Assigned task.
Copy each record exactly as it reads, leaving out any pictures it holds.
Data extract START
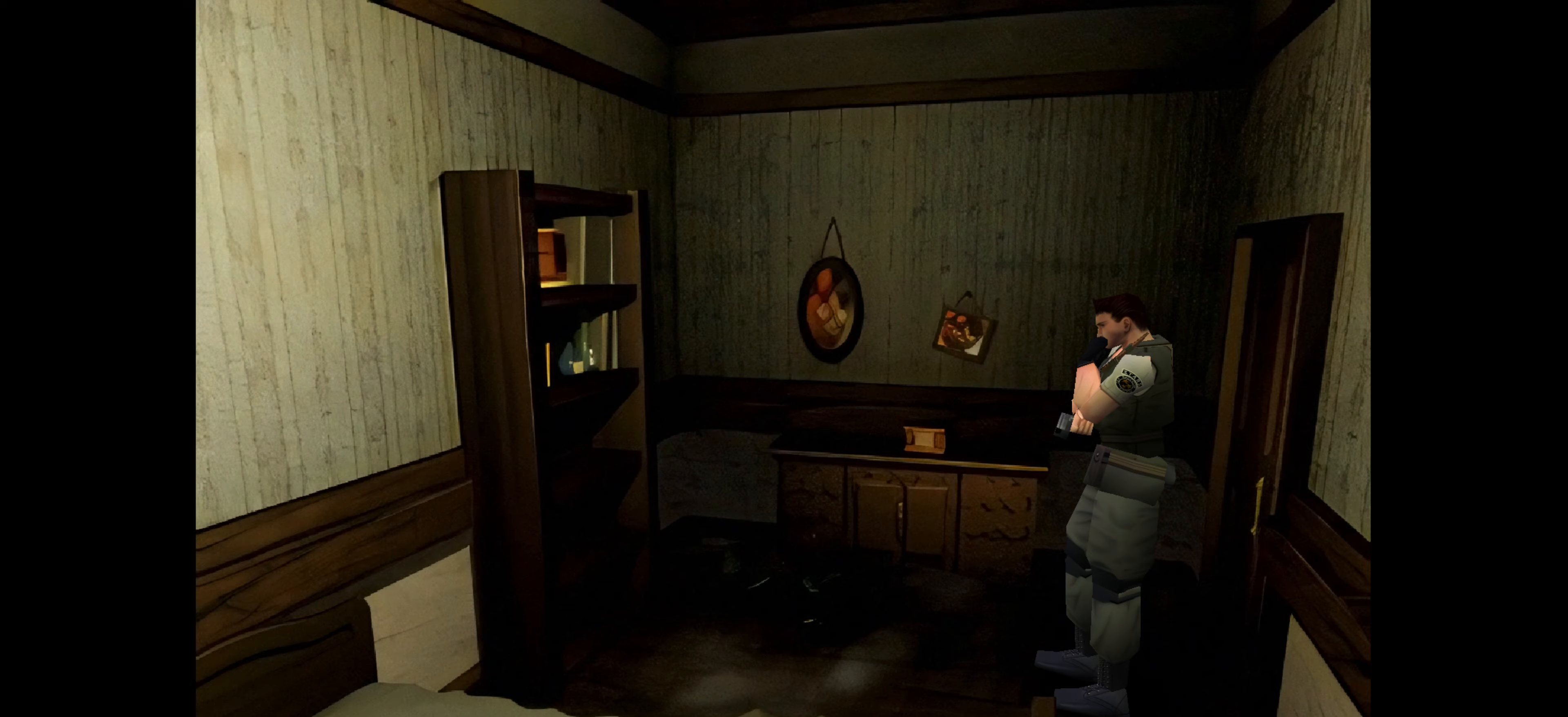
Gameplay with a controller (PlayStation layout); each line is a JSON object with the inputs held at the frame after it. "events" lists button and stick changes between this image and that frame as [ms after this image, input, new state], when the widget could be followed in between. Not read: L2 L3 R2 R3.
{"buttons": [], "left_stick": "right", "right_stick": "center", "events": [[267, "left_stick", "right"]]}
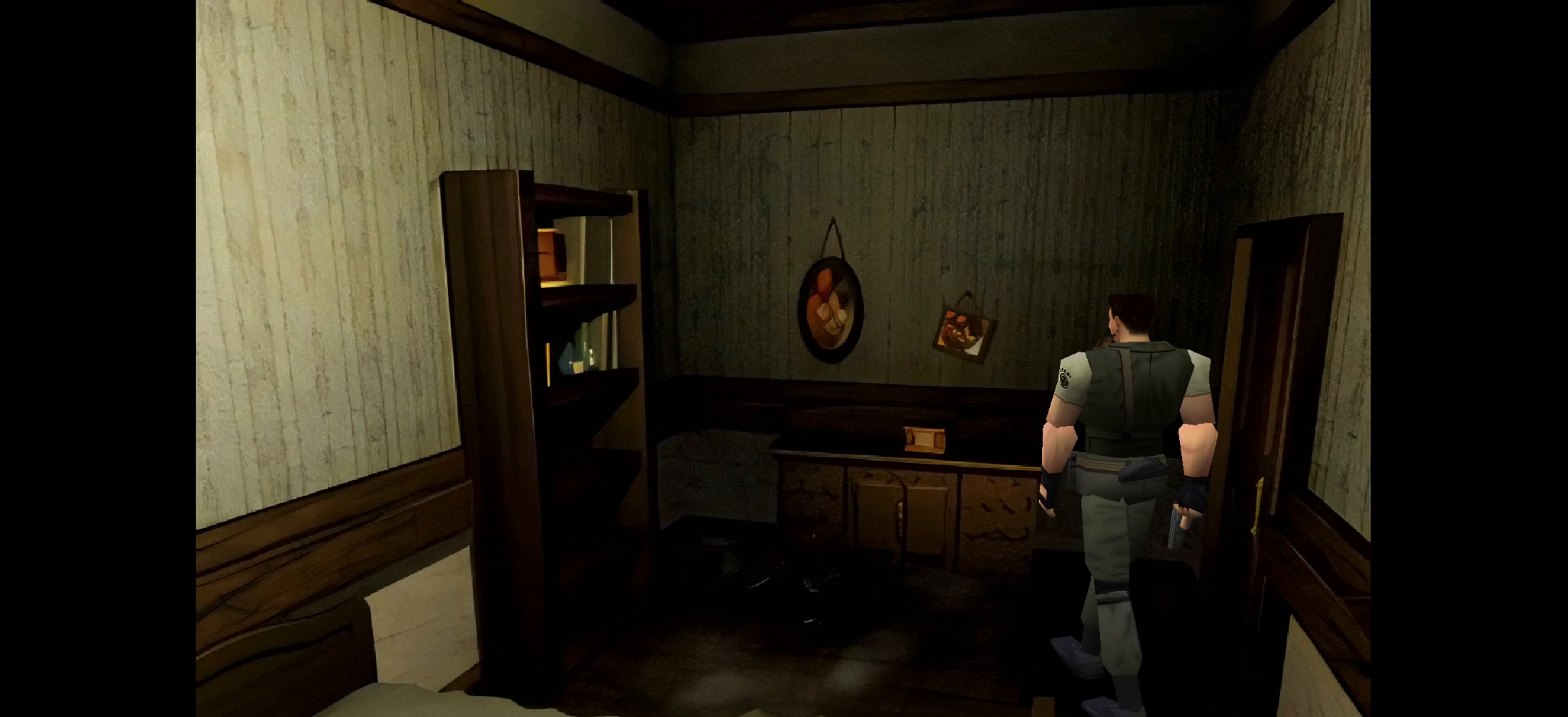
{"buttons": [], "left_stick": "center", "right_stick": "center", "events": [[450, "left_stick", "center"]]}
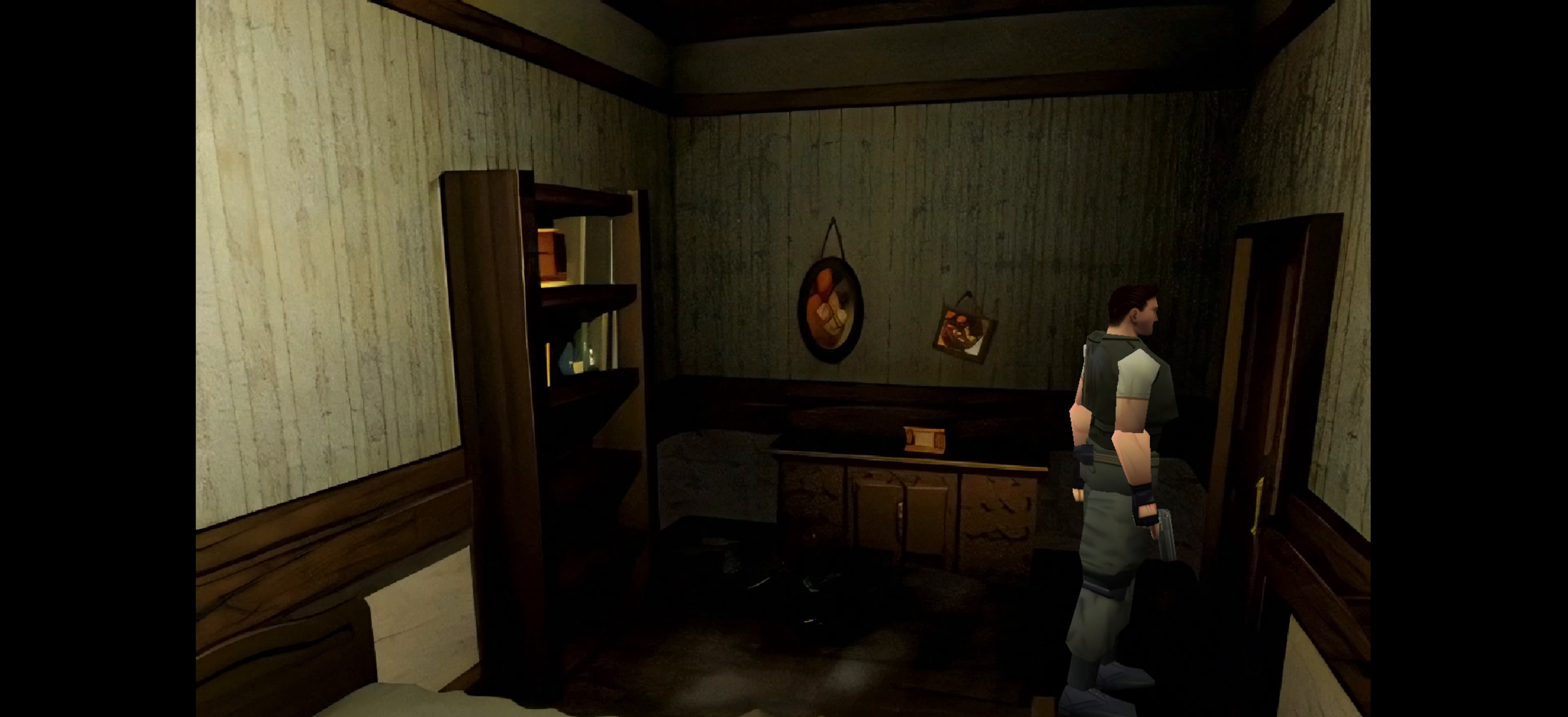
{"buttons": [], "left_stick": "center", "right_stick": "center", "events": []}
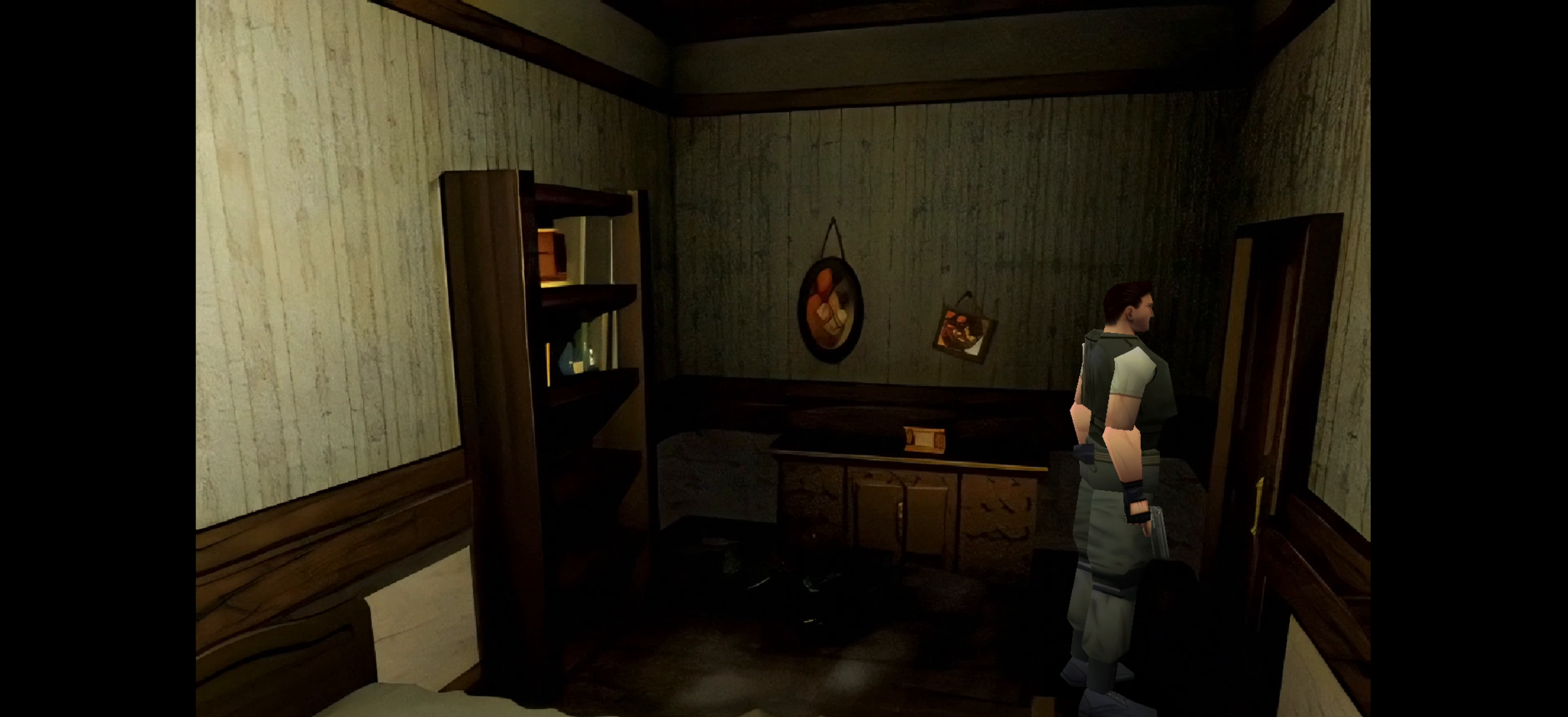
{"buttons": [], "left_stick": "center", "right_stick": "center", "events": []}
Data extract END
The answer.
Gameplay with a controller (PlayStation layout); each line is a JSON object with the inputs held at the frame after it. "events" lists button and stick changes between this image and that frame as [ms after this image, input, new state], when the widget could be followed in between. Not read: L2 L3 R2 R3.
{"buttons": [], "left_stick": "right", "right_stick": "center", "events": [[267, "left_stick", "right"]]}
{"buttons": [], "left_stick": "center", "right_stick": "center", "events": [[450, "left_stick", "center"]]}
{"buttons": [], "left_stick": "center", "right_stick": "center", "events": []}
{"buttons": [], "left_stick": "center", "right_stick": "center", "events": []}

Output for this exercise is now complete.